(PROBLEM TO WORK ON):
Can you reproduce, word for word, the lines from the start of the data up to and including the line with "büyük bir etki", leaving the pictures out of your answer?

━━ MATERIAL PROVIDED

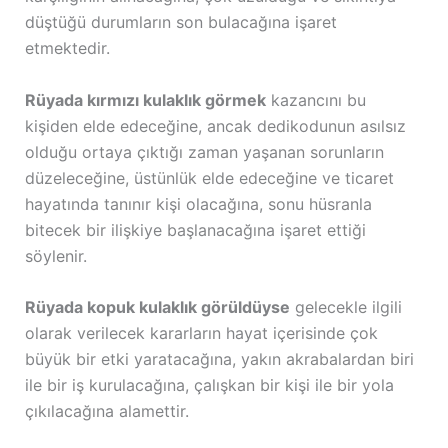
düştüğü durumların son bulacağına işaret
etmektedir.
Rüyada kırmızı kulaklık görmek
kazancını bu
kişiden elde edeceğine, ancak dedikodunun asılsız
olduğu ortaya çıktığı zaman yaşanan sorunların
düzeleceğine, üstünlük elde edeceğine ve ticaret
hayatında tanınır kişi olacağına, sonu hüsranla
bitecek bir ilişkiye başlanacağına işaret ettiği
söylenir.
Rüyada kopuk kulaklık görüldüyse
gelecekle ilgili
olarak verilecek kararların hayat içerisinde çok
büyük bir etki yaratacağına, yakın akrabalardan biri
ile bir iş kurulacağına, çalışkan bir kişi ile bir yola
çıkılacağına alamettir.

━━━━

(TASK SOLUTION):
düştüğü durumların son bulacağına işaret
etmektedir.
Rüyada kırmızı kulaklık görmek
kazancını bu
kişiden elde edeceğine, ancak dedikodunun asılsız
olduğu ortaya çıktığı zaman yaşanan sorunların
düzeleceğine, üstünlük elde edeceğine ve ticaret
hayatında tanınır kişi olacağına, sonu hüsranla
bitecek bir ilişkiye başlanacağına işaret ettiği
söylenir.
Rüyada kopuk kulaklık görüldüyse
gelecekle ilgili
olarak verilecek kararların hayat içerisinde çok
büyük bir etki yaratacağına, yakın akrabalardan biri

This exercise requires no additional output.